** Task directions **
Pick up the profile of country singer Brad Paisley where it stops and write the next part of it.

** Text under study **
┌──

Breaking The Mould

By Paul Rigg

"My life would be very puzzling to most people if they had to follow me around for a day or two," says country and western star Brad Paisley. "They'd say, 'Wait a minute, yesterday we were out fishing on your pond, and now today we're going to William Shatner's for dinner?' I jetset around and play these songs and get to hang with some pretty amazing people, then I go home to [something of] a disaster area of a farm.”     

Brad Paisley wears a Stetson and in many ways appears to be the archetype of a clean-cut cowboy living on a ranch. But looks can be deceptive, as the Virginian has many sides to his personality. One side, certainly, is of an enormously successful country singer who has sold over 11 million albums, and has had no less than 19 number 1 hits on the US Billboard country chart. Among his musical achievements, Paisley has won three Grammys, and at a young age grabbed country music’s biggest prize by joining the ranks of those who have won the Grand Ole Opry, which is a century old country live music and radio channel that recognizes particularly outstanding acts.
  

  

Paisley has also played with many legends outside the traditional country scene, including Mick Jagger,
John Fogerty, Bill Anderson, Timbaland, and those who have ‘crossed over’ into the mainstream, like Johnny Cash and Dolly Parton. He is also a huge fan of artists beyond his genre, such as Eric Clapton, Albert Lee, Jeff Beck, Snow Patrol and Coldplay. Furthermore Paisley has ventured into films, books and philanthropy. In short, this is a man who continually breaks conventional boundaries. But just who is he?

└──

** Study material **

┌──

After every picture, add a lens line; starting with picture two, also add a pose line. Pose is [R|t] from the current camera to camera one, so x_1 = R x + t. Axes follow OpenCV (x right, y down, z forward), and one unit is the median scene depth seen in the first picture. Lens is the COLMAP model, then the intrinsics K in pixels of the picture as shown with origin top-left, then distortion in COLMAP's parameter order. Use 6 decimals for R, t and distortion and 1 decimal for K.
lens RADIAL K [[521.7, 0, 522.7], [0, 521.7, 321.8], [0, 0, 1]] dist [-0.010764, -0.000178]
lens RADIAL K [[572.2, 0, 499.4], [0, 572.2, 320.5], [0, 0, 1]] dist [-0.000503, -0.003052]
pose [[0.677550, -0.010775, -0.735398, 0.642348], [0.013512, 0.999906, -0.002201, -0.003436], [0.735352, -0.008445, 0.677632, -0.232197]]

└──
┌──

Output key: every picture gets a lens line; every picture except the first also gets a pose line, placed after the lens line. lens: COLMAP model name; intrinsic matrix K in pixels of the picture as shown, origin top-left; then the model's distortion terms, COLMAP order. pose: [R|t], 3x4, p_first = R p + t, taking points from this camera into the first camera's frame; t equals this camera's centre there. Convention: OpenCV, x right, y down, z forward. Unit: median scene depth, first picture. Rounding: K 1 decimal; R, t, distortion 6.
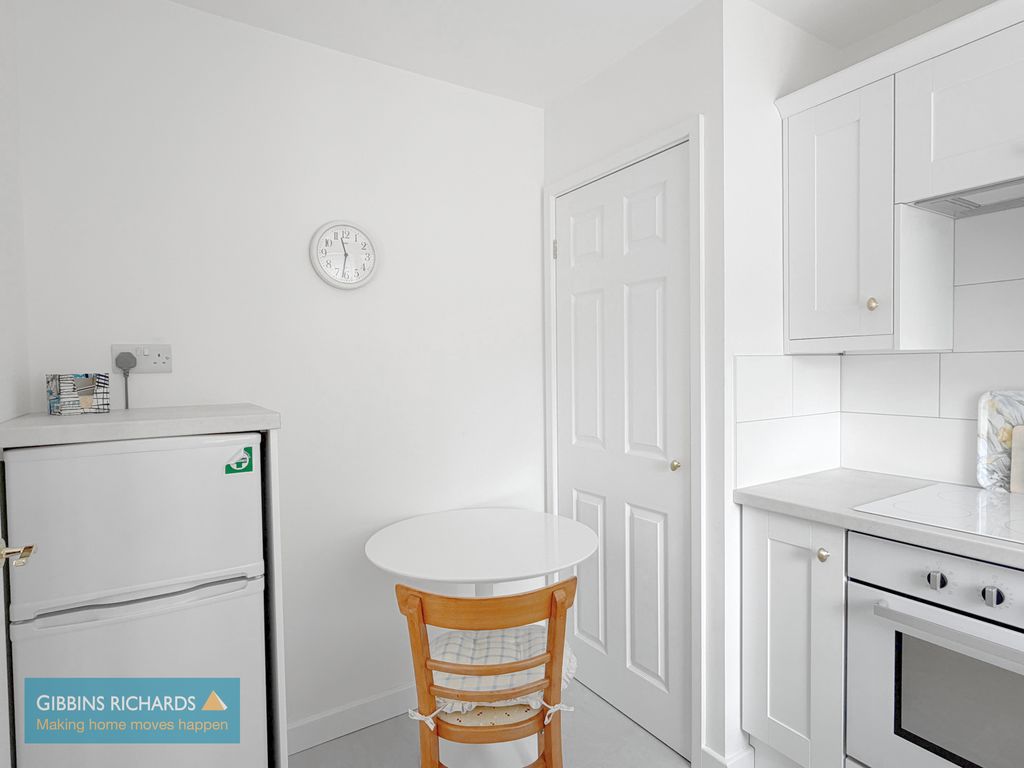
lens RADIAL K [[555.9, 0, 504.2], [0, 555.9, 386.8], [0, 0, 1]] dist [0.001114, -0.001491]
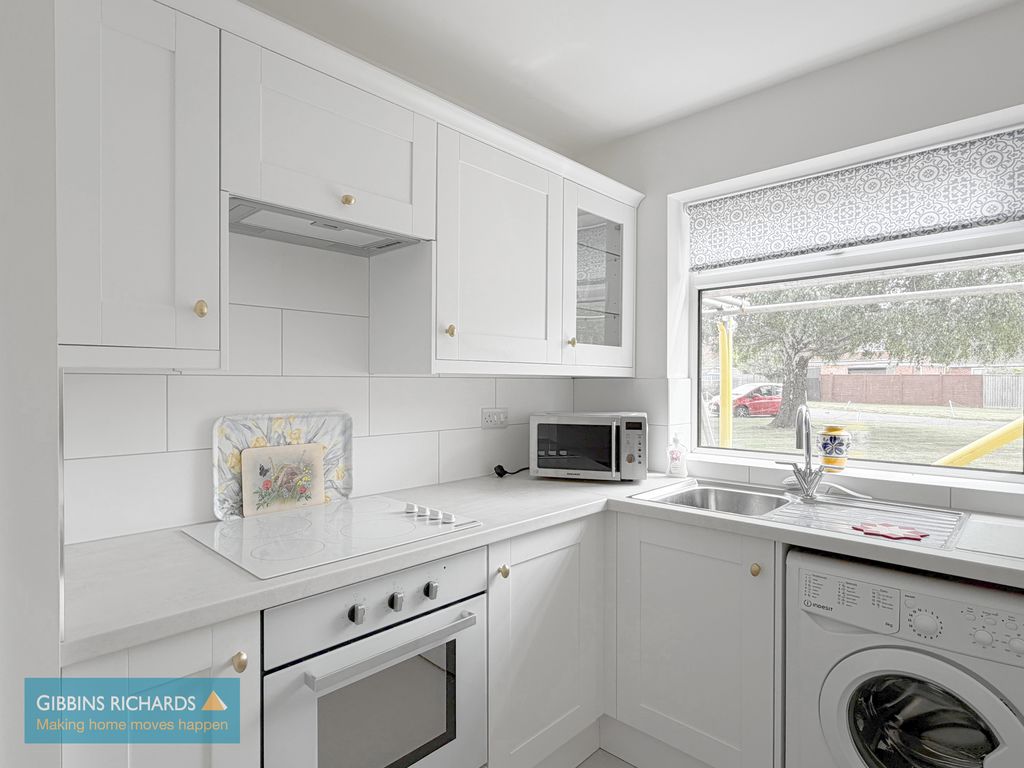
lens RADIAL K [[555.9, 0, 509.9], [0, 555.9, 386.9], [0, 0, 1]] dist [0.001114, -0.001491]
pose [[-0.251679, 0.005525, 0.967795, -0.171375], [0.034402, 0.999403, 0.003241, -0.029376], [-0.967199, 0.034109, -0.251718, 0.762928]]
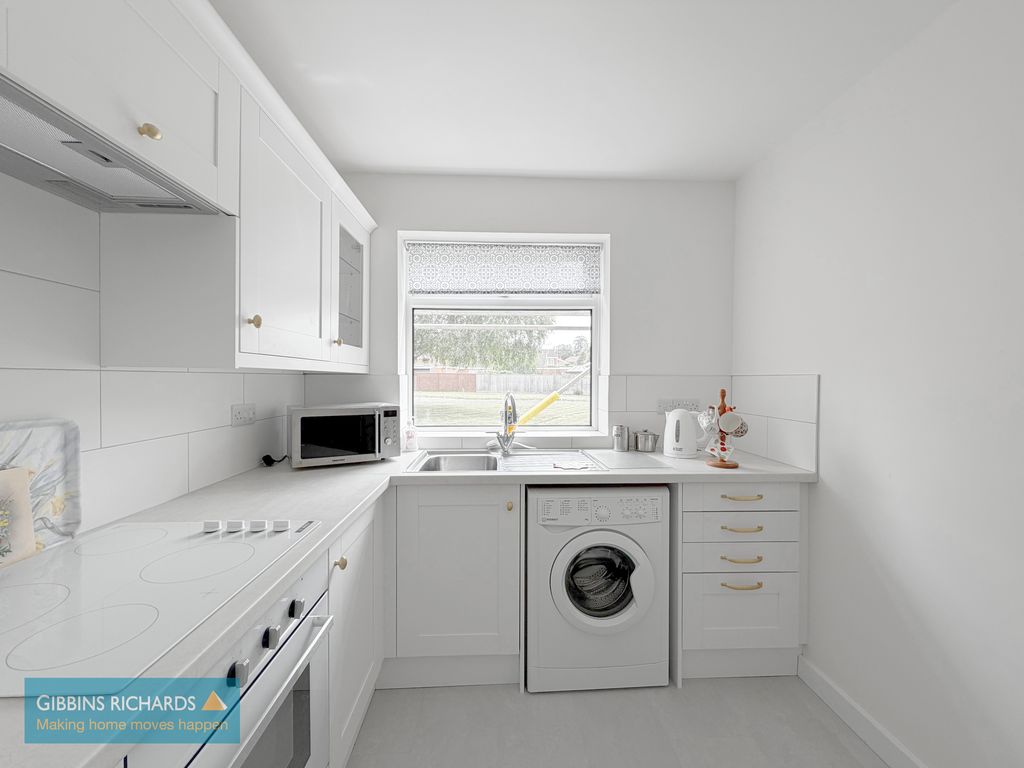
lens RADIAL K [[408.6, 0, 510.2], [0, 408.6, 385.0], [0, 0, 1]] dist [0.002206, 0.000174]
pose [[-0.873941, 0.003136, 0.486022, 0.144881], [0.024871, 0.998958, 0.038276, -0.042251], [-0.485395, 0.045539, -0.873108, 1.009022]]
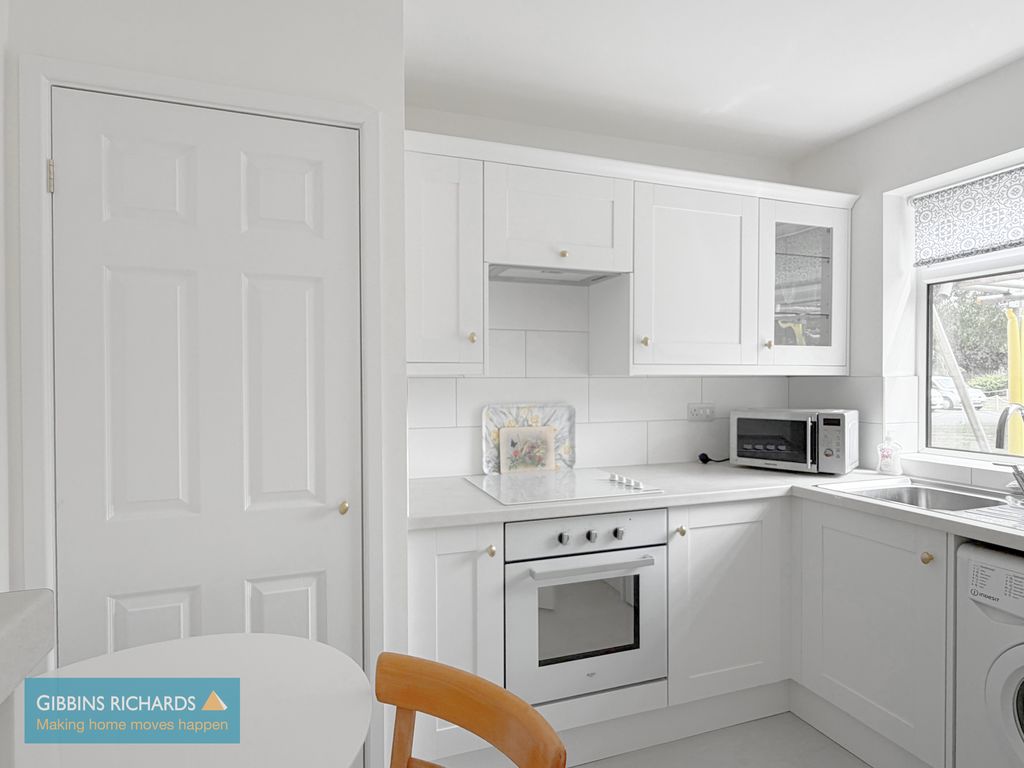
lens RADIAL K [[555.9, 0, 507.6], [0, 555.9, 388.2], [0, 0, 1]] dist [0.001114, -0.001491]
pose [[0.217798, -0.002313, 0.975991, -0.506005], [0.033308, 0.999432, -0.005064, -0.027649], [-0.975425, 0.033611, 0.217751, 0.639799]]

└──

** Answer for the task **
Brad Douglas Paisley
 was born on 28 October, 1972 in Glen Dale, West Virginia. His passion for country music came from his maternal grandfather, Warren Jarvis, who also gifted him his first guitar, a Sears Danelectro Silvertone, at age seven. Soon after he hit the stage at his local church to play, and when the parishioners heard what he could do, they rejected the other musicians on offer and demanded that Brad do the whole thing." That first concert set him on the path to popularity: "Pretty soon, I was performing at every Christmas party and Mother's Day event. The neat thing about a small town is that when you want to be an artist, by golly, they'll make you one,” he says.
 

     

He wrote his first song Born on Christmas Day at the tender age of 13, which was later recorded professionally. His guitar teacher, local guitarist Clarence "Hank" Goddard, was so enthusiastic about his student’s progress that the pair teamed up with two others and formed the prodigy’s first band called Brad Paisley and the C-Notes. As if making quick progress was something easy, when the school headmaster heard Paisley play his first song he invited him to play at his Rotary Club meeting, where Paisley met
Tom Miller, the head of a West Virginia radio station. Soon the country singer was playing regularly alongside well-known performers such as George Jones, Jimmy Dickens and The Judds. I was really lucky to know George Jones, Buck Owens and Jimmy Dickens,” he says of those times. “I became friends with these guys, and we’re losing them. So I feel a responsibility at any show now to have them represented in some way.”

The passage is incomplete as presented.